ICH WÜRDE MIR EINEN HAKEN MACHEN LASSEN
    Dieser Blick und ihr Gesichtsausdruck werden mir auf ewig in Erinnerung bleiben.
    Ich dachte, ich würde nie den Zungenkuss vergessen und die Hände und so, aber ich weiß schon jetzt nicht mehr, wo das alles steckt. Vielleicht im Klo meiner Erinnerungen, und dort steht es hinter der Tür, vornübergebeugt, und kotzt. Ich habe nur Tizianas schreckgeweitete Augen vor mir, als ich ihr den rechten Arm ohne die Hand gezeigt habe.
    Erst dachte ich, sie fängt gleich zu an schreien, aber dann verzerrte sich ihr Gesicht zu einer Grimasse wie in einem Horrorfilm, wenn der Hauptdarsteller voller Entsetzen erkennt, dass das schöne Mädchen in Wirklichkeit ein böser Dämon ist. Draußen vor dem Fenster zuckt ein Blitz (in Horrorfilmen ist immer schlechtes Wetter), und ihr Gesicht verwandelt sich in das eines Monsters. Ja, so war es, mehr oder weniger. Und wie in einem Horrorfilm habe ich an dieser Stelle die Flucht ergriffen. Nur dass Tiziana nicht hinter mir hergelaufen ist.
    Denn das hier ist kein Film, sondern die Wirklichkeit, und in der Wirklichkeit hat Tiziana meinen Arm gesehen, an dem die Hand fehlt, und jetzt will sie nichts mehr mit mir zu tun haben. Das meine ich, wenn ich sage, dass der Horror in den Horrorfilmen weniger schlimm ist als der Horror der Wirklichkeit. Wobei dann immer alle sagen, ich sei bekloppt.
    Aber das kränkt mich überhaupt nicht, denn sie haben ja recht, ich bin bekloppt. Das beweist diese großartige Idee, so plötzlich und unvermittelt den Arm aus der Hosentasche zu ziehen.
    O wie peinlich, Tiziana, du hast auf der Straße ausgespuckt und jemand hat dich dabei gesehen?

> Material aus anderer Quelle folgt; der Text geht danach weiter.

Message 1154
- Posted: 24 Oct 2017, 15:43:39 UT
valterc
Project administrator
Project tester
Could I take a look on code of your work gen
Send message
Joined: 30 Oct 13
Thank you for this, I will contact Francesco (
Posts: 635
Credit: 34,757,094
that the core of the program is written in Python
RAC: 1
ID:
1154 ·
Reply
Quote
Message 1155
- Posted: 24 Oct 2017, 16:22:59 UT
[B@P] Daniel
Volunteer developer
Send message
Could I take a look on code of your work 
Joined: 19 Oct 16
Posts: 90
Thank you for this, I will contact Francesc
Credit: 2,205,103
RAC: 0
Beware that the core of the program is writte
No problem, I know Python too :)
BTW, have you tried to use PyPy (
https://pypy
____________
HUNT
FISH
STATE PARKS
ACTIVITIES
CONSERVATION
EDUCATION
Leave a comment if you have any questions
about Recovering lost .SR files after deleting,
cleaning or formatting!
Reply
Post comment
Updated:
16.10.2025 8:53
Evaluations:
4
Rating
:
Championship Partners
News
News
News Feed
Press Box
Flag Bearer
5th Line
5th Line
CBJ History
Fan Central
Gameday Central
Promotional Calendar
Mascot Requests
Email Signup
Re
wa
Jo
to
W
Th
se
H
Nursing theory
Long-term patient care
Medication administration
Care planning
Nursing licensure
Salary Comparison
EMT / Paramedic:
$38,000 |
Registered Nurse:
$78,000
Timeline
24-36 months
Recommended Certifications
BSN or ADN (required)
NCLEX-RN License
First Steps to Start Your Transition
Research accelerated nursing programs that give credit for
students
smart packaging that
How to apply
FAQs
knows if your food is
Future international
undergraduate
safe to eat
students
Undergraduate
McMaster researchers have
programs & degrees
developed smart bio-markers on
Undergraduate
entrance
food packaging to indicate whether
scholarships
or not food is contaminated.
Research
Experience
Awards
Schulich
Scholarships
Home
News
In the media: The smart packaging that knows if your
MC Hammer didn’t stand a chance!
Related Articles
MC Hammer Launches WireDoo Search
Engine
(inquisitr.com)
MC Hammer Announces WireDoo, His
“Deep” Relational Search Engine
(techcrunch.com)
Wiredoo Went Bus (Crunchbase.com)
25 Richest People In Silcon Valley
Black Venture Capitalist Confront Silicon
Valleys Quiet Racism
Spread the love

Mein Gott, wie schrecklich, das tut mir echt leid. Stell dir vor, mir ist es besser ergangen. Ich habe ein Handgelenk, an dem nichts dran ist, sieh mal, lustig, nicht? Und was machen wir jetzt, vögeln wir?
    Ja, das war wohl mein Plan. Genial. Und deshalb geschieht es mir recht, dass Tiziana mich so angeschaut hat. Ihr Blick geht mir nicht mehr aus dem Kopf, auch jetzt nicht, während ich schnell zum Laden laufe, in die Kammer mit den lebenden Ködern. Das ist der richtige Ort für mich, dort, bei den Würmern. Und da versteife ich mich immer darauf, unter die Leute zu gehen.

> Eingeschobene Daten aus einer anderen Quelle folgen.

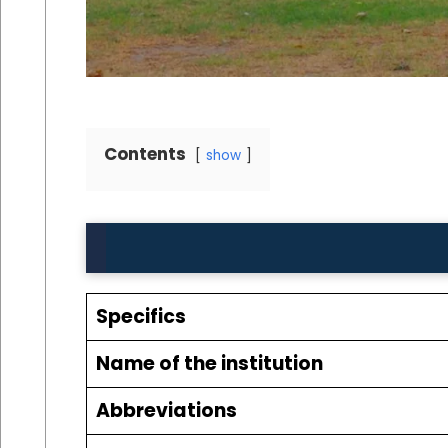
Contents
show
Specifics
Name of the institution
Abbreviations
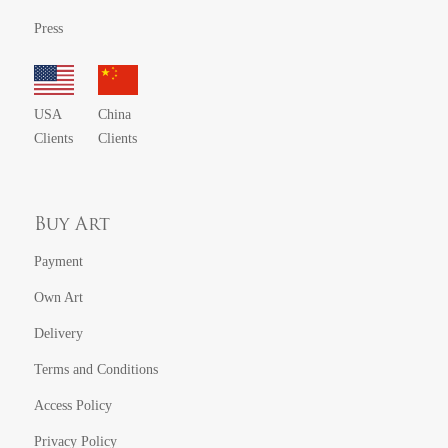
Press
USA
China
Clients
Clients
Buy Art
Payment
Own Art
Delivery
Terms and Conditions
Access Policy
Privacy Policy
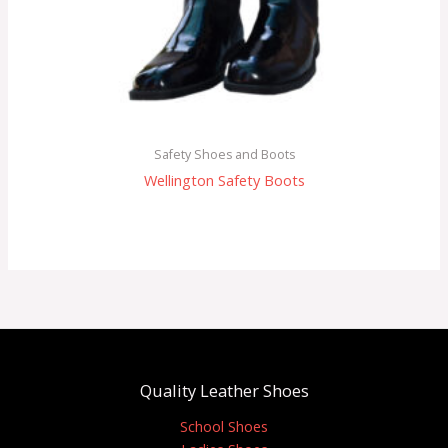
Safety Shoes and Boots
Wellington Safety Boots
Quality Leather Shoes
School Shoes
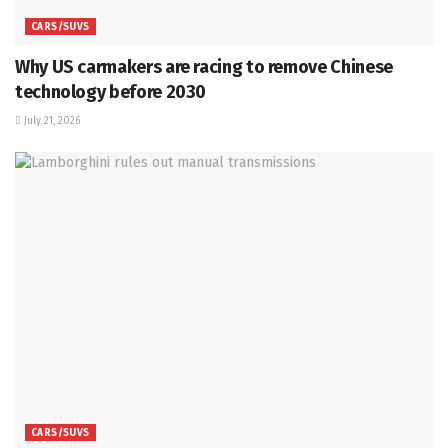
CARS/SUVS
Why US carmakers are racing to remove Chinese
technology before 2030
July 21, 2026
CARS/SUVS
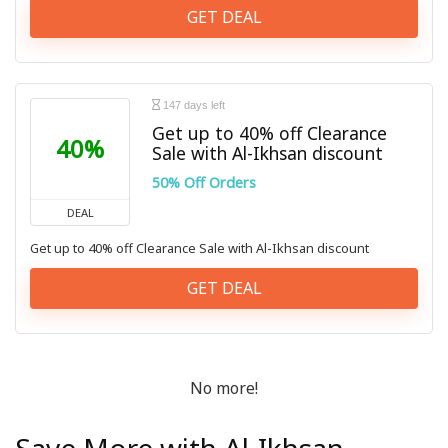
GET DEAL
147 days left
Get up to 40% off Clearance
40%
Sale with Al-Ikhsan discount
50% Off Orders
DEAL
Get up to 40% off Clearance Sale with Al-Ikhsan discount
GET DEAL
No more!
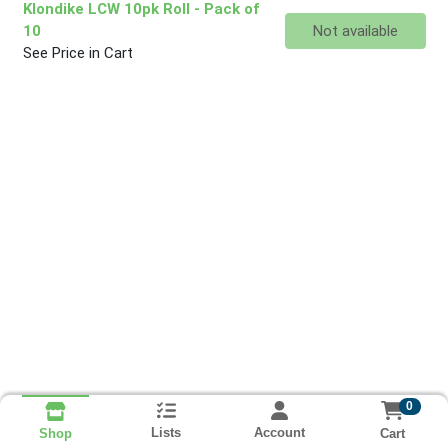
Klondike LCW 10pk Roll
- Pack of
Quantity 0
10
Not available
See Price in Cart
0
Lists
Account
Cart
Shop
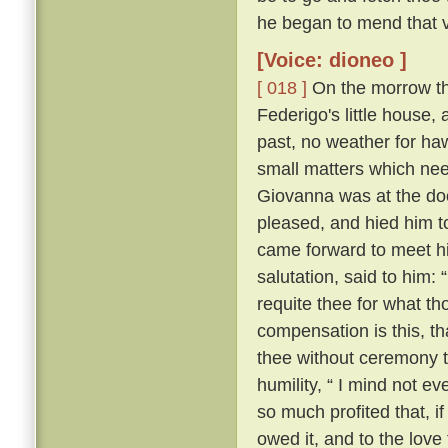
he began to mend that v
[Voice: dioneo ]
[ 018 ]
On the morrow the 
Federigo's little house,
past, no weather for ha
small matters which nee
Giovanna was at the door
pleased, and hied him t
came forward to meet hi
salutation, said to him:
requite thee for what th
compensation is this, th
thee without ceremony t
humility, “ I mind not e
so much profited that, if
owed it, and to the love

    Einarmiger, Kralle, Pranke, so nannte man mich, als ich vierzehn war. Ich höre es auch jetzt, während ich die Straße langlaufe. Aber es sind keine Erinnerungen, keine Stimmen, die mich aus der Vergangenheit erreichen. Nein, man ruft es mir wirklich nach. Ich drehe mich um und merke, dass ich die Spielhalle passiere, die auf dieser Straßenseite liegt. Normalerweise vermeide ich es, hier vorbeizugehen, um diese Reaktion nicht zu provozieren. Die Bewohner der Spielhalle sehen mich draußen vorbeigehen, sie können es kaum fassen, drängen sich zwischen Tür und Gehsteig und rufen: »Einarmiger, Kralle, Pranke!«, »Hey, brauchst du Hilfe? Kann ich dir eine Hand reichen?«, »Stimmt es, dass dein Lieblingsfilm Captain Hook ist?« Und ähnlichen Scheiß, über den außer ihnen niemand lachen kann, bis auf ein paar Einzeller vielleicht.
    Aber jetzt reicht’s mir, heute ist mir klar geworden, dass ich einfach alles falsch mache. Das Beste ist, ich verzieh mich in den Laden und schließ mich ein. Es ist erst Mittag, aber für heute bin ich bedient.